Collected data:

___

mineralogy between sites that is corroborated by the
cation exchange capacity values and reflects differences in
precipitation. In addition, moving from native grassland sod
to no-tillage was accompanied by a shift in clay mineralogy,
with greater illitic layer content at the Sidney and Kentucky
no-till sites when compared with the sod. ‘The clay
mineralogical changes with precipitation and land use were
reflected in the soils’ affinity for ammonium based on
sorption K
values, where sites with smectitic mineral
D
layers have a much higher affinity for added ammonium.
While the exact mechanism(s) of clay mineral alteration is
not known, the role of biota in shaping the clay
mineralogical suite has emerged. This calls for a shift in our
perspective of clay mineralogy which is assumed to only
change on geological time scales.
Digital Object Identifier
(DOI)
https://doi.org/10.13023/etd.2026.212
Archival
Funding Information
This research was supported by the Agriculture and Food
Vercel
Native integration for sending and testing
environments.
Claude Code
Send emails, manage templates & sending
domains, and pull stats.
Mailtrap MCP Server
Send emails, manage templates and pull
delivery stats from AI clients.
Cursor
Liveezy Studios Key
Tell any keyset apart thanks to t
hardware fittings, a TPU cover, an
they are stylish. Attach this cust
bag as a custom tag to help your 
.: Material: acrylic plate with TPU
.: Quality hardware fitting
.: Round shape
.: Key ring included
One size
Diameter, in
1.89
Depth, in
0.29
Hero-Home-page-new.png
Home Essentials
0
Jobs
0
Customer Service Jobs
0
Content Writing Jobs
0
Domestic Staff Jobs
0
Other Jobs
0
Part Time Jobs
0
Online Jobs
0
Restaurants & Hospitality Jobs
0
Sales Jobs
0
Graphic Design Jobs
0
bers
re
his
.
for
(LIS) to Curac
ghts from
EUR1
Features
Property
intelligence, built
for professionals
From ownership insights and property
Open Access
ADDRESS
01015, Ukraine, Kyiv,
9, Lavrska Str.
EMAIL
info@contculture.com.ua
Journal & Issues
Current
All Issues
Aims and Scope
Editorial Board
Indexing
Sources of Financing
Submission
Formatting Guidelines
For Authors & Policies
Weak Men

___

## Exercise aim
Write out the records above exactly, from the opening line to the line with "perspective of clay", including both, with nothing added.

## Exercise output
mineralogy between sites that is corroborated by the
cation exchange capacity values and reflects differences in
precipitation. In addition, moving from native grassland sod
to no-tillage was accompanied by a shift in clay mineralogy,
with greater illitic layer content at the Sidney and Kentucky
no-till sites when compared with the sod. ‘The clay
mineralogical changes with precipitation and land use were
reflected in the soils’ affinity for ammonium based on
sorption K
values, where sites with smectitic mineral
D
layers have a much higher affinity for added ammonium.
While the exact mechanism(s) of clay mineral alteration is
not known, the role of biota in shaping the clay
mineralogical suite has emerged. This calls for a shift in our
perspective of clay mineralogy which is assumed to only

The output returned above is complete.